The Human Rights at Issue
The human rights of indigenous people and peoples are explicitly set out in the ILO Indigenous and Tribal Peoples Convention (No. 169), the Universal Declaration of Human Rights, the International Covenants, the Convention on the Elimination of All Forms of Racial Discrimination, the Convention on the Rights of the Child, and other widely adhered to international human rights treaties and Declarations. They include the following indivisible, interdependent and interrelated human rights:
The human right to freedom from any distinction, exclusion, restriction or preference based on their indigenous status which has the purpose or effect of impairing the enjoyment of human rights and fundamental freedoms.
The human right to freedom from discrimination in access to housing, education, social services, health care or employment.
The human right to equal recognition as a person before the law, to equality before the courts, and to equal protection of the law.
The human right of indigenous peoples to exist.
The human right to freedom from genocide and 'ethnic cleansing'.
The human right to livelihood and work which is freely chosen, and to subsistence and access to land to which they have traditionally had access and relied upon for subsistence.

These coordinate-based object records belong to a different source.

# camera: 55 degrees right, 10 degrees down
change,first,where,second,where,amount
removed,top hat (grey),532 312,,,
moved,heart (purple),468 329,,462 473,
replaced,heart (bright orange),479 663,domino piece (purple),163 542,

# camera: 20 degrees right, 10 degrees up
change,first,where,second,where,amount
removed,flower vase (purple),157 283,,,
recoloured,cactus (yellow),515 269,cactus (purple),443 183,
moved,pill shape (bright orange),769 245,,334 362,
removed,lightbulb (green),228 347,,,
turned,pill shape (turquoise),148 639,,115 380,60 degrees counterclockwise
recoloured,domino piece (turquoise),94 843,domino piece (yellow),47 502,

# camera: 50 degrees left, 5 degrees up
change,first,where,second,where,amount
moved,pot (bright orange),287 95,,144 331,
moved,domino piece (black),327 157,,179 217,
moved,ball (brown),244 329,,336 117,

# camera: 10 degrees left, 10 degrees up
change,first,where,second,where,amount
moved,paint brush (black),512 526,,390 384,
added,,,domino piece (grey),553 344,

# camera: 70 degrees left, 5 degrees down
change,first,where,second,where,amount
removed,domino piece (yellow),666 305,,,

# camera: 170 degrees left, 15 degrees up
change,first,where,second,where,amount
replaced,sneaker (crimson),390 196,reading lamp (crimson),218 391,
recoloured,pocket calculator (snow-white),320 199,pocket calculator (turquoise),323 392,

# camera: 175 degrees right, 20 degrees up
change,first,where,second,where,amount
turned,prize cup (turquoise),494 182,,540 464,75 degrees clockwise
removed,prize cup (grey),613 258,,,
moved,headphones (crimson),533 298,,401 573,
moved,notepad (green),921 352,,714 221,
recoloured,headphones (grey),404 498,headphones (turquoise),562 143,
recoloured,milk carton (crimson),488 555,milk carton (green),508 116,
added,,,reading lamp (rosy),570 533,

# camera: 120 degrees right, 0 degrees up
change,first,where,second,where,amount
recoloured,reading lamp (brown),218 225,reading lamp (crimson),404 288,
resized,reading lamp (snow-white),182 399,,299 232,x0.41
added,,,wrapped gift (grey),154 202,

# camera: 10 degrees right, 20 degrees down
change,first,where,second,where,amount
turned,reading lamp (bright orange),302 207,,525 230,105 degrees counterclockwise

The human right to maintain their distinctive spiritual and material relationship with the lands, to own land individually and in community with others, and to transfer land rights according to their own customs.
The human right to use, manage and safeguard the natural resources pertaining to their lands.
The human right to freedom of association.
The human right to enjoy and develop their own culture and language.
The human right to establish and maintain their own schools and other training and educational institutions, and to teach and receive training in their own languages.
The human right to full and effective participation in shaping decisions and policies concerning their group and community, at the local, national and international levels, including policies relating to economic and social development.
The human right to self-determination and autonomy over all matters internal to the group, including in the fields of culture, religion, and local government.